### To do
Show each line of the entries below in which the word "purple" appears.

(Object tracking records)
=== Section Start ===

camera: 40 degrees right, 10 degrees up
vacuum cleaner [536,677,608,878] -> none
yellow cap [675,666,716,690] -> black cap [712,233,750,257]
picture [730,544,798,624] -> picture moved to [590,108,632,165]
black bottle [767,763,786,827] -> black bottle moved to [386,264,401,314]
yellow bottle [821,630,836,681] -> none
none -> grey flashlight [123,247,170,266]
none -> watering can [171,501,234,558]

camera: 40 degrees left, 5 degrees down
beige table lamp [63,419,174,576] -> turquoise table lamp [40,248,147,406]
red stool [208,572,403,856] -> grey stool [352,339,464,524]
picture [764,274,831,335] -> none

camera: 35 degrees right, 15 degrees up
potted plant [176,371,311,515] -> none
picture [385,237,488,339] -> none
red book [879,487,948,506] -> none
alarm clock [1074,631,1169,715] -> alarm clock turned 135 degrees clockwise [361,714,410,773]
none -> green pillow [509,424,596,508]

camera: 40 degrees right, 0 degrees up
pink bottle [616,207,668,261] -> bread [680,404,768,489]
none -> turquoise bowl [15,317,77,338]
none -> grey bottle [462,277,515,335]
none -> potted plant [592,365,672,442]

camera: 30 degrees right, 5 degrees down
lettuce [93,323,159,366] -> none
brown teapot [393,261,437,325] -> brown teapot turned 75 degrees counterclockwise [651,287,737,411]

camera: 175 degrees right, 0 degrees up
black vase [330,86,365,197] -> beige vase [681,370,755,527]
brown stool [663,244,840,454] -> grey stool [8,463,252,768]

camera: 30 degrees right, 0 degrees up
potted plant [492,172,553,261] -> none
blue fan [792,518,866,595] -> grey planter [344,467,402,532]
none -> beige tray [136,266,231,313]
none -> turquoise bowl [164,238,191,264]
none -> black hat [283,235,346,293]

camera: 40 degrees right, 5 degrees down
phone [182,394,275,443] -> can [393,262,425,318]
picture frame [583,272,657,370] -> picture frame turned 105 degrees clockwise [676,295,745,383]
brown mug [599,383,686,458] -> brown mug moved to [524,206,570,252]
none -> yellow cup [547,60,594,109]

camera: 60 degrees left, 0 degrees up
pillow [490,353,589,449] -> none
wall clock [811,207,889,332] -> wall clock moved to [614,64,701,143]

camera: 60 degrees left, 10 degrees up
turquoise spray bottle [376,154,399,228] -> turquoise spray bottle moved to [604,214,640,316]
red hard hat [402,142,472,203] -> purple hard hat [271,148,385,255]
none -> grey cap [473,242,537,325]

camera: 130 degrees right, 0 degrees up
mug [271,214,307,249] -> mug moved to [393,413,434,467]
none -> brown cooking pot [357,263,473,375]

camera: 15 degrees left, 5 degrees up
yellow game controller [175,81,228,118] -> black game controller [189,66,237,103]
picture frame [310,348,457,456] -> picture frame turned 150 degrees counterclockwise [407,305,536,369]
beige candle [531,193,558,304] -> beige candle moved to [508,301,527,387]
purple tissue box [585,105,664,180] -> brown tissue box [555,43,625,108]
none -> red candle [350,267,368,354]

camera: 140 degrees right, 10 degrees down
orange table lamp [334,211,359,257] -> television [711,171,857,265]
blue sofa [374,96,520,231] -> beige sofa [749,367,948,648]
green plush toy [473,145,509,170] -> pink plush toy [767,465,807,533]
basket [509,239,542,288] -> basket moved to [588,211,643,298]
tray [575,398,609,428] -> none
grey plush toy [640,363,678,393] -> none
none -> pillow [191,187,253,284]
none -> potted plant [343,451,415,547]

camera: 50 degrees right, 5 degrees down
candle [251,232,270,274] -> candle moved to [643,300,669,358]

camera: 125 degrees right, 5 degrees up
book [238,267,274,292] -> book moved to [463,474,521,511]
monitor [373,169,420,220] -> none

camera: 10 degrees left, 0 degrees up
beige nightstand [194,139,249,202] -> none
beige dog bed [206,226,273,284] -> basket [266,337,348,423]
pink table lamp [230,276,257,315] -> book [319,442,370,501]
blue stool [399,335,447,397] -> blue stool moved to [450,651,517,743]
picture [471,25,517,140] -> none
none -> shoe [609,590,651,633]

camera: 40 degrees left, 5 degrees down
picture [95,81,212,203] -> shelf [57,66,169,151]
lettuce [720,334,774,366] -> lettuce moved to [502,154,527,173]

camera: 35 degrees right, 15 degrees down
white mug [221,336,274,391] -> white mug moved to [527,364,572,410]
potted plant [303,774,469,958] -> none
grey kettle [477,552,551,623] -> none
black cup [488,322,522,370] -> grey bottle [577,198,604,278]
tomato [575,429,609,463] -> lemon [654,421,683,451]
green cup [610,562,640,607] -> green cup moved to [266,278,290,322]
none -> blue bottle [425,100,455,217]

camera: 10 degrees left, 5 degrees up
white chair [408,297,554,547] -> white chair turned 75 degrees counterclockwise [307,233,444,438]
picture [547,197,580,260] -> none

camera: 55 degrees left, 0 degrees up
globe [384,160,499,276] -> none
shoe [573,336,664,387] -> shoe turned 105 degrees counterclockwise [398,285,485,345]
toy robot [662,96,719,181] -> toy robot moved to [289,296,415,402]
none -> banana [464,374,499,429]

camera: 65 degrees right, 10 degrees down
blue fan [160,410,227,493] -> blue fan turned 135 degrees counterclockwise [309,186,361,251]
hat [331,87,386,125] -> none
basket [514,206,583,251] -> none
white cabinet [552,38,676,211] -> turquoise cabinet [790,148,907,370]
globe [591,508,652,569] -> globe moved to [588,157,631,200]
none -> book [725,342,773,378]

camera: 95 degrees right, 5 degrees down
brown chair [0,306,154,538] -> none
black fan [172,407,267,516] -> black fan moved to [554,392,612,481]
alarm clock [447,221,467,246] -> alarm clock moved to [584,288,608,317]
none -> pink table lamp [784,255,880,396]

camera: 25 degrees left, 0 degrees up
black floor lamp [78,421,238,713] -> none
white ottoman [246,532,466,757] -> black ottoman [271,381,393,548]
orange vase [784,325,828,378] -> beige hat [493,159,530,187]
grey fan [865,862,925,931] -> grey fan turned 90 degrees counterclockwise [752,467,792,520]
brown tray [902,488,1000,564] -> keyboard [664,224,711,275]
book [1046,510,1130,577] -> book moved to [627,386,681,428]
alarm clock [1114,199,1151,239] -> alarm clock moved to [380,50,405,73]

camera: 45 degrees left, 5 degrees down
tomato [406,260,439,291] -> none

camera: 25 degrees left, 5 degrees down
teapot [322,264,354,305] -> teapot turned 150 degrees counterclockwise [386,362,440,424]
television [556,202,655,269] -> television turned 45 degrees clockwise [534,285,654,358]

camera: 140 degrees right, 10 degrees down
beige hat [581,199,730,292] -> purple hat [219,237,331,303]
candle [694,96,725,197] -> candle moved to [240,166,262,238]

=== Section End ===

### Solution to this problem
red hard hat [402,142,472,203] -> purple hard hat [271,148,385,255]
purple tissue box [585,105,664,180] -> brown tissue box [555,43,625,108]
beige hat [581,199,730,292] -> purple hat [219,237,331,303]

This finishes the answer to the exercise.